Dazu müssen zunächst grundlegende Fragen beantwortet werden. »Uns interessiert insbesondere die Konformation von Polysacchariden in wässrigen Lösungen, also wie sich Molekülbindungen und die einzelnen Kohlenstoffatome räumlich anordnen. Die dreidimensionale Struktur der Moleküle spielt eine entscheidende Rolle für die Bindung der Krankheitserreger an Zellen«, führt Dr. David M. Smith, Projektleiter und Leiter der Arbeitsgruppe DNA-Nanosysteme am Fraunhofer IZI aus. Ein großer Vorteil der automatisierten Zuckersynthese ist die Möglichkeit, Moleküle präzise definiert und von gleichbleibender Qualität herstellen zu können. Mittels der DNA-Origamitechnik lassen sich die Zucker dann exakt positionieren und somit für Untersuchung und medizinische Anwendungen nutzbar machen.

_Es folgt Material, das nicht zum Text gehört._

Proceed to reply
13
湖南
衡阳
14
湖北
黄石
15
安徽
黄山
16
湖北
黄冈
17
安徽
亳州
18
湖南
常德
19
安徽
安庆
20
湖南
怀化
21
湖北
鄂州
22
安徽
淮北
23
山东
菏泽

Anwendungsmöglichkeiten eröffnen sich in Therapie und Diagnostik. Die Projektpartner wollen untersuchen, ob sich die Kombimoleküle an Rezeptoren auf der Oberfläche von krankmachenden Viren und Bakterien anlagern und sich daher für die Diagnose eignen. Die molekularen und biochemischen Eigenschaften der Zuckermoleküle könnten den Nachweis von Pathogenen deutlich präziser sowie signifikant günstiger und schneller gestalten als Antikörper-basierte Verfahren, vermuten die Wissenschaftlerinnen und Wissenschaftler.

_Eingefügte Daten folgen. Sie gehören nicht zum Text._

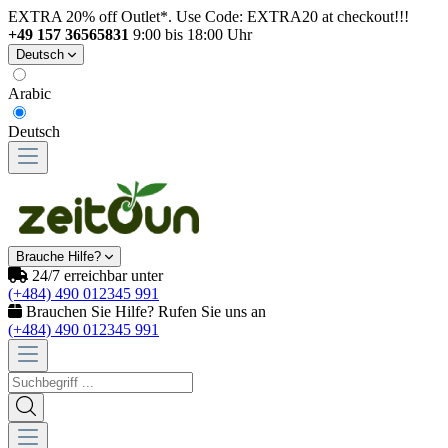
EXTRA 20% off Outlet*. Use Code: EXTRA20 at checkout!!!
+49 157 36565831
9:00 bis 18:00 Uhr
Deutsch
Arabic
Deutsch
Brauche Hilfe?
24/7 erreichbar unter
(+484) 490 012345 991
Brauchen Sie Hilfe? Rufen Sie uns an
(+484) 490 012345 991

Die Idee für den therapeutischen Einsatz ist, die krankmachenden Bakterien und Viren mit entsprechenden Zuckermolekülen zu übersättigen und so gleich den ersten Schritt einer Erkrankung, die Bindung an und damit das Eindringen in menschliche Zellen zu verhindern. PD Dr. Sebastian Ulbert, Leiter der Abteilung Immunologie am Fraunhofer IZI, erläutert: »Es sind bereits Nasensprays gegen virale Krankheitserreger auf dem Markt, die auf Zuckerstrukturen setzen. Allerdings werden die verwendeten Zuckerstrukturen bislang in einem aufwändigen Prozess aus Algen gewonnen. Hier die Vorteile synthetischer Zucker nutzen zu können, wäre ein großer Schritt.«
Als Krankheitserreger haben die Forscherinnen und Forscher zunächst K-Stämme der E. coli-Darmbakterien und Influenzaviren im Blick. In den S3-Sicherheitslaborarbeiten des Fraunhofer IZI sollen zudem Zuckerbindungsstudien mit dem Dengue-Virus durchgeführt werden. Das Virus ist Auslöser des Dengue-Fieber, einer von Stechmücken übertragenen Tropenkrankheit, das in Folge der Globalisierung bereits in Europa und den USA aufgetreten ist.
»Großes Ziel für die Zukunft ist neben der Identifizierung neuer DNA-Polysaccharid-Wirkstoffe gegen Krankheitserreger daher auch die Entwicklung eines Hochdurchsatzverfahren zur Herstellung bestimmter synthetischer Zuckermoleküle«, so Prof. Dr. Peter H. Seeberger, Direktor des MPIKG und Erfinder der automatischen Synthese von Mehrfachzuckern. Die Zusammenarbeit zwischen MPIKG und Fraunhofer IZI bietet die Chance, die geplanten Grundlagenuntersuchungen innerhalb eines Projekts in die Anwendung zu überführen.
»Glyco3Display« ist nach »LegaScreen«, bei dem die Grundlagen für einen Frühtest zur Diagnose von Legasthenie entwickelt werden, das zweite Projekt im Fraunhofer-Max-Planck-Kooperationsprogramm, an dem das Fraunhofer IZI beteiligt ist.